Когда-то Товстоногов писал, что для него нет ничего важнее, чем “единое поле напряжения в театральном зале”. Мы знаем, что это поле обязательно возникнет сегодня, какой бы спектакль ни шел на сцене БДТ. Каждую новую постановку Товстоногова и его театра мы ждем с убежденностью, что она станет продолжением поиска правды о человеке нашего времени. И зритель непременно откликнется на эту творческую активность. Она будет вознаграждена — не только овациями, еще щедрее — той созидательной душевной работой, к которой стольких зрителей побуждают лучшие спектакли Большого драматического».

В контексте биографии Георгия Александровича Товстоногова эта статья-беседа представляется немаловажной — потому что в публичных выступлениях и интервью он редко говорил о нюансах профессии и жизни театра.

Но вернемся в 1983 год, когда Большой драматический приехал на гастроли в столицу.

Это было еще до премьеры «Смерти Тарелкина». В Москву привезли «Мещан», «Дядю Ваню», «Амадеуса», «Мачеху Саманишвили», «Историю лошади», «Перечитывая заново…», «Игру в карты», «Кафедру» В. Врублевской (режиссер М. Резникович), «Жестокие игры» А. Арбузова (режиссер Ю. Аксенов), «Кроткую» Ф. М. Достоевского в постановке Льва Додина, «Розу и Крест» А. Блока в постановке Владимира Рецептера.

Гастроли были масштабными — по насыщенности репертуара; по количеству работ других режиссеров; по протяженности; по откликам, наконец, потому что заметок и статей по случаю приезда Большого драматического появилось великое множество.
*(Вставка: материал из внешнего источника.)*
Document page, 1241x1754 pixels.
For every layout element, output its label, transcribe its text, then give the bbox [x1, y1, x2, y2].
В основном это были отзывы, восхваляющие Мастера и его Дело. Например, такие: «Закон Товстоногова в театре подобен биному Ньютона в физике». Но звучали и другие голоса, отмечая, что у Товстоногова ощущается «сниженный тонус современности».

Ощутилось ли это в том, что «неклассическая» часть репертуара БДТ была представлена (за исключением двух западных пьес) именами других режиссеров? Или в том, что критики интуитивно отвергали «неявную новизну» («Дядя Ваня»), акварельность детских воспоминаний («Мачеха Саманишвили»), безыдейность развлекательного театра («Амадеус»), явленные в последних товстоноговских спектаклях?

Во всяком случае, раз и навсегда создав для себя «стереотип Товстоногова», отказываться от него не захотели — ни те, кто славословил театр привычными штампами, не вглядываясь в глубину; ни те, кто осторожничал, но тоже не стал затруднять себя размышлениями об обновляющемся облике Большого драматического. Только самые близкие БДТ друзья оценили эти гастроли объективно — без чрезмерных похвал, без скептических интонаций. Они понимали, что режиссер по-прежнему в поиске, который не всегда становится покорением вершин. Да, возраст давал о себе знать; Товстоногов действительно терял здоровье, силы, жизненную энергию, но это менее всего ощущалось, когда он входил в стены своего дома, своего театра, своей империи.